KENT COUNTY, MI — Austin Angell showed up at the Rogue River late Sunday afternoon hoping to get his brand new kayak in the water for the first time. And while he never managed to get his kayak wet, 30 minutes after arriving at the river, he and his friend Halie Peters found themselves a half mile downstream saving a life instead.

Angell said he was out of his car only a moment when he heard screams coming from the parents of a 3-year-old boy, who he and Peters eventually saved. The family had been kayaking near the Childsdale Avenue Bridge in Plainfield Charter Township, according to a Facebook post from the Plainfield Professional Fire Fighter’s Union Local 3890. The family’s kayak overturned at around 5 p.m. May 24. 

Angell and Peters arrived on scene mere seconds after it happened. The kayak, with the 3-year-old child still inside, was already out of sight and downstream, Angell said. Immediately, Angell said, he ran to the riverbank and started shouting, asking what color the boy’s life jacket was and what color the kayak was, and then he and Peters took off running. “A lot of people were there and were looking upstream from where they tipped and that didn’t make any sense,” Angell said. “Halie and I were the only ones that went downstream.” Angell said, while the firefighter union’s Facebook post says the kayak was only an eighth of a mile downstream, they definitely found themselves closer to a half mile away from where they had planned to launch upon arrival.

It wasn’t easy locating or getting to the kayak either, Angell said. As there is no trail along the bank of the river, Angell and Peters had to run along a trail uphill and out of sight from the river before cutting through the woods and down to the river, and then head back up and down again until they spotted the kayak, he said. Once they located the kayak, it still took a couple minutes of running through calf-deep mud before they could get to it. When they found it, Angell said, the kayak was “capsized and water was rushing over the top of it.” "I got real freaked out and Halie and I started praying immediately, hoping he wasn’t in there."
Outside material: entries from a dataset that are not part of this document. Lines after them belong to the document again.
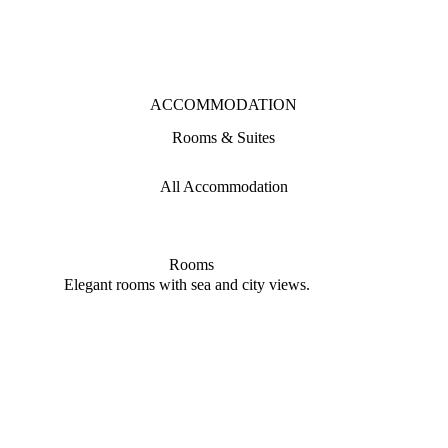
ACCOMMODATION
Rooms & Suites
All Accommodation
Rooms
Elegant rooms with sea and city views.
Refin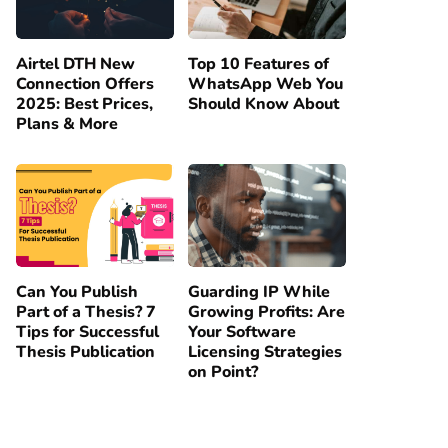
Airtel DTH New
Top 10 Features of
Connection Offers
WhatsApp Web You
2025: Best Prices,
Should Know About
Plans & More
Can You Publish
Guarding IP While
Part of a Thesis? 7
Growing Profits: Are
Tips for Successful
Your Software
Thesis Publication
Licensing Strategies
on Point?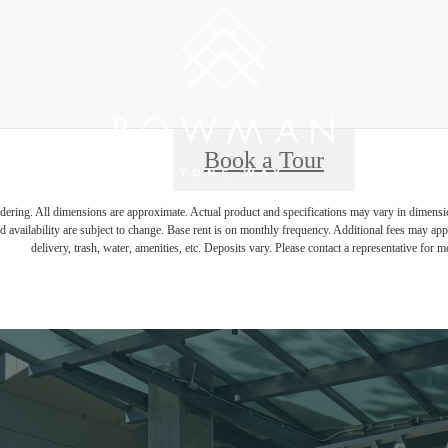
Book a Tour
endering. All dimensions are approximate. Actual product and specifications may vary in dimension 
d availability are subject to change. Base rent is on monthly frequency. Additional fees may apply
delivery, trash, water, amenities, etc. Deposits vary. Please contact a representative for mo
Angell said both of them immediately jumped into the water and the first thing he saw was the boy’s arm sticking out from the kayak, not moving. "I started screaming for help, and when Halie got in the water behind me and lifted the kayak up, I reached in there to pull the safety harness netting and right when I did that I felt that kid grab my arm. “That was the best feeling I will ever have in my entire life.”  

Angell estimates the water was about six feet deep where the kayak came to rest against a fallen tree. There was a small air bubble between the floor of the kayak and the water, which allowed the boy — who was wearing a life jacket — to stay afloat and continue breathing, he said.  “If the river were wasn’t as high as it was, the tree never would have been in the water and the kayak would never have been stopped by the tree,” he said.

The firefighter’s union commended Peters and Angell for their quick actions in its Facebook post. “If it wasn’t for their quick actions, the outcome would have been much worse," the post said. The union is also discouraging anyone from boating on the river at this time, stating that “the water is moving very fast and conditions are unpredictable.” An attempt to get in touch with the boy’s family was not immediately successful.